Problem to work on:
Drop every picture, then repeat the records exactly.

########################################

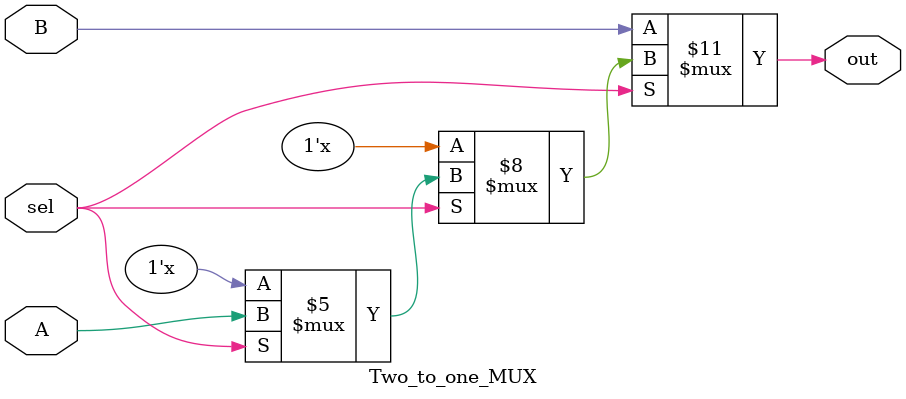
<source format=v>
module Two_to_one_MUX(out, A, B, sel);
input A, B, sel;
output out;
reg out;
always @(A or B or sel)
begin
  if(sel == 0)
    out = B;
  else if(sel == 1)
    out = A;
end
endmodule

</source>
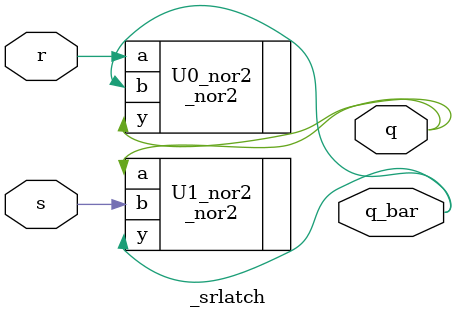
<source format=v>
module _srlatch(r, s, q, q_bar);
	input r, s;
	output q, q_bar;

	_nor2 U0_nor2(.a(r), .b(q_bar), .y(q));
	_nor2 U1_nor2(.a(q), .b(s), .y(q_bar));
endmodule

</source>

########################################

Output below:
<source format=v>
module Two_to_one_MUX(out, A, B, sel);
input A, B, sel;
output out;
reg out;
always @(A or B or sel)
begin
  if(sel == 0)
    out = B;
  else if(sel == 1)
    out = A;
end
endmodule

</source>
<source format=v>
module _srlatch(r, s, q, q_bar);
	input r, s;
	output q, q_bar;

	_nor2 U0_nor2(.a(r), .b(q_bar), .y(q));
	_nor2 U1_nor2(.a(q), .b(s), .y(q_bar));
endmodule

</source>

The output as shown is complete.